Last year, Yam Jam inspired 1,250 volunteers to glean over 85,000 pounds of sweet potatoes from 6 fields. When I first heard this number, I thought that it sounded like a lot, but truthfully I didn’t think about how much food that really is or how many people it can feed.
I only spent 2 hours gleaning one Saturday and must have picked up over 500 sweet potatoes. You can stand still in one spot on the farm and pick up 10 to 20 sweet potatoes that are in plain sight (or slightly buried under the dirt). They’re mostly too small, too big, or too wonky-shaped for the farmer to sell at market price – but there are even perfectly sized ones hidden in the dirt.

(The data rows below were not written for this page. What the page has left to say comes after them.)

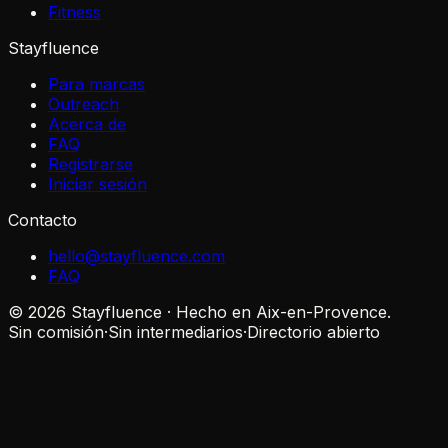
Fitness
Stayfluence
Para marcas
Outreach
Acerca de
FAQ
Registrarse
Iniciar sesión
Contacto
hello@stayfluence.com
FAQ
© 2026 Stayfluence · Hecho en Aix-en-Provence.
Sin comisión
·
Sin intermediarios
·
Directorio abierto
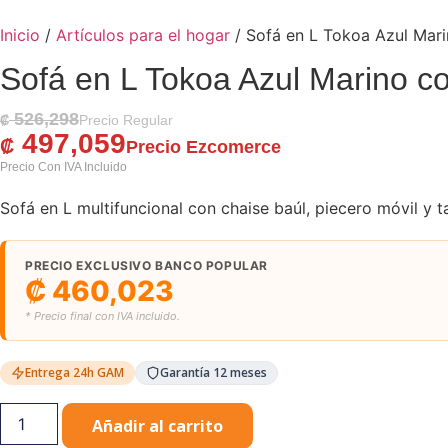
Inicio
/
Artículos para el hogar
/ Sofá en L Tokoa Azul Mar
Sofá en L Tokoa Azul Marino c
526,298
El Precio Original Era: ₡ 526,298.
El Precio Actual Es: ₡ 497,059.
₡
497,059
₡
Sofá en L multifuncional con chaise baúl, piecero móvil y t
PRECIO EXCLUSIVO BANCO POPULAR
₡
460,023
* Precio final con IVA incluido.
Entrega 24h GAM
Garantía 12 meses
Sofá
Añadir al carrito
en
L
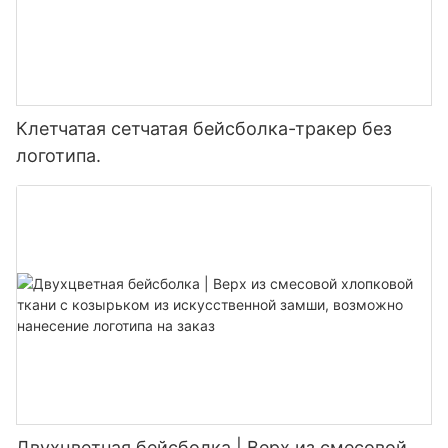
Клетчатая сетчатая бейсболка-тракер без
логотипа.
Двухцветная бейсболка | Верх из смесовой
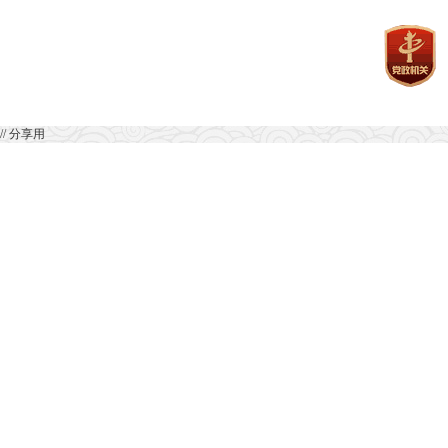
// 分享用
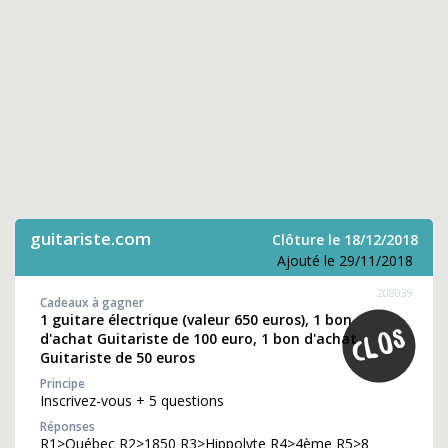
guitariste.com
Clôture le 18/12/2018
Ajouté le 29/11/2018
208039
Cadeaux à gagner
1 guitare électrique (valeur 650 euros), 1 bon
d'achat Guitariste de 100 euro, 1 bon d'achat
Guitariste de 50 euros
Principe
Inscrivez-vous + 5 questions
Réponses
R1>Québec R2>1850 R3>Hippolyte R4>4ème R5>8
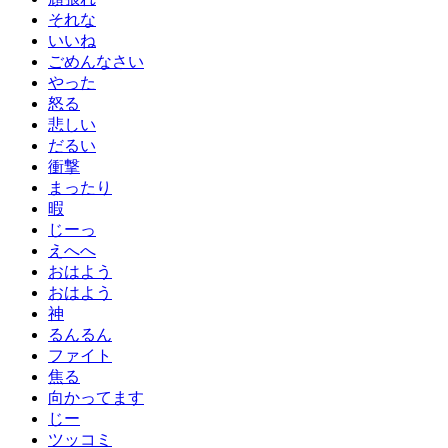
それな
いいね
ごめんなさい
やった
怒る
悲しい
だるい
衝撃
まったり
暇
じーっ
えへへ
おはよう
おはよう
神
るんるん
ファイト
焦る
向かってます
じー
ツッコミ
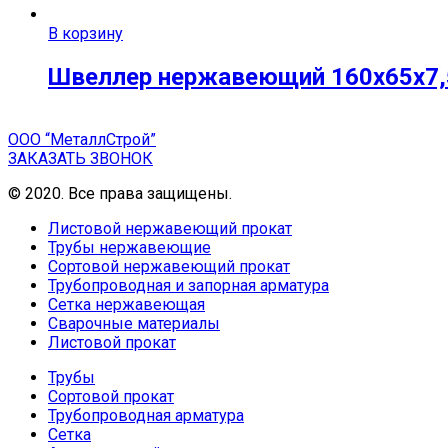
В корзину
Швеллер нержавеющий 160х65х7,5х
ООО “МеталлСтрой”
ЗАКАЗАТЬ ЗВОНОК
© 2020. Все права защищены.
Листовой нержавеющий прокат
Трубы нержавеющие
Сортовой нержавеющий прокат
Трубопроводная и запорная арматура
Сетка нержавеющая
Сварочные материалы
Листовой прокат
Трубы
Сортовой прокат
Трубопроводная арматура
Сетка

The reason farmers don’t sell all their sweet potatoes is because farmworkers are paid based on how many perfect potatoes they pick. As a result, they rush through the fields, only picking potatoes that they know will sell while ignoring those with small blemishes and those that require digging through the dirt. The ones that are left could be sold for a lower price, but it’s equally cost-effective for the farmer to receive tax credits for allowing organizations like SOSA to glean.
Close to 40% of food in the US today goes uneaten, which is essentially the same as flushing $165 billion and 25 percent of our freshwater down the toilet each year. When we think about food waste, we often think about waste at the consumer and retail level because that is where most of our food is wasted. However, about 7 percent of crops in the US are simply not harvested at all each year. This number can vary widely depending on the crop or season’s climate, but regardless, it is estimated that more than 6 billion pounds of crops are not harvested or not sold each year.
If this bothers you, here are some things you can do to help reduce food waste:
1. Volunteer with SOSA, Food Forward, or another anti-hunger, anti-waste organization.
2. Donate produce to a local food bank or food pantry.
3. Try these 15 recipes to help reduce food waste.
4. Check out these 8 companies that are fighting food waste.
Nearly 50 million people in the US do not have sufficient access to healthy food. If you talk to anyone who works for an anti-hunger or anti-food waste organization, they’ll tell you that hunger is not a food production or supply problem, but a distribution problem. Our food system is inefficient if it produces this much waste and leaves this many millions of people malnourished, whether hungry or overweight.